What is the health and safety problem?

Ground control safety issues include improving roof support performance, maintaining safe tailgate escapeways from longwalls, optimizing pillar design for retreat mining, controlling multiple seam interactions, predicting roof conditions during extended cuts, and preventing massive pillar collapses.

What is the extent of the problem?

Underground mining still has one of the highest fatal injury rates of any U.S. industry - more than five times the national average compared to other industries. Between 1999 and 2008, nearly 40% of all underground fatalities were attributed to roof, rib, and face falls. Small pieces of rock falling between bolts injure 400-500 coal mine workers each year. More underground coal reserves are being mined under deeper cover, with worse roof, or with potentially dangerous interactions from previous workings. Ground control accidents are also common in underground stone mines. Nearly one-third of these accidents occur while removing loose roof and rib rock.

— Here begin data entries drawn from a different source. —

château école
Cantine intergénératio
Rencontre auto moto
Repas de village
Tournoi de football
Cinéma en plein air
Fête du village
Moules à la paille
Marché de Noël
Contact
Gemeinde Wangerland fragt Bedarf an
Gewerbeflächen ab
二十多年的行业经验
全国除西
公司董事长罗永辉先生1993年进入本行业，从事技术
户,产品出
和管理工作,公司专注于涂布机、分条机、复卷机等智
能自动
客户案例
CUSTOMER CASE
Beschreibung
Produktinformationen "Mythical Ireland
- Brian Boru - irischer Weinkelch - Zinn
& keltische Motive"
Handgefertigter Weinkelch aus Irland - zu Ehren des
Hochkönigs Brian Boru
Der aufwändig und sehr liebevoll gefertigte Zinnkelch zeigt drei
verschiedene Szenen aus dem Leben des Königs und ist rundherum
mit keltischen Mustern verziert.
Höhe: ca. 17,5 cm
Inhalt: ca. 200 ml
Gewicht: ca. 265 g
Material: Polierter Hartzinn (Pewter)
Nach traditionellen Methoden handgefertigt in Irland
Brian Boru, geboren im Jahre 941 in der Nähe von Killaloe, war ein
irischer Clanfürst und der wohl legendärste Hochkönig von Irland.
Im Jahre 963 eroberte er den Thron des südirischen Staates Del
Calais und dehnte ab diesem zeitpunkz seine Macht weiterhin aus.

How is the NIOSH Mining Program addressing this problem?

Picture of ground fall

Ground fall.

NIOSH Mining emphasizes that engineering design should match the appropriate geologic, stress, or mining factors. Convergence and microseismic techniques are also being refined to provide warning of impending roof failures.

What are the significant findings?

Many practical ground control techniques have been developed through analyses of case histories from underground mines and large-scale laboratory testing of roof support elements. An entire toolbox of computer programs based on this research is available to assist the mining community with ground control monitoring and design.

What are the next steps?

NIOSH is actively updating ground control toolbox programs and methods for calibrating these tools to different geologic regimes.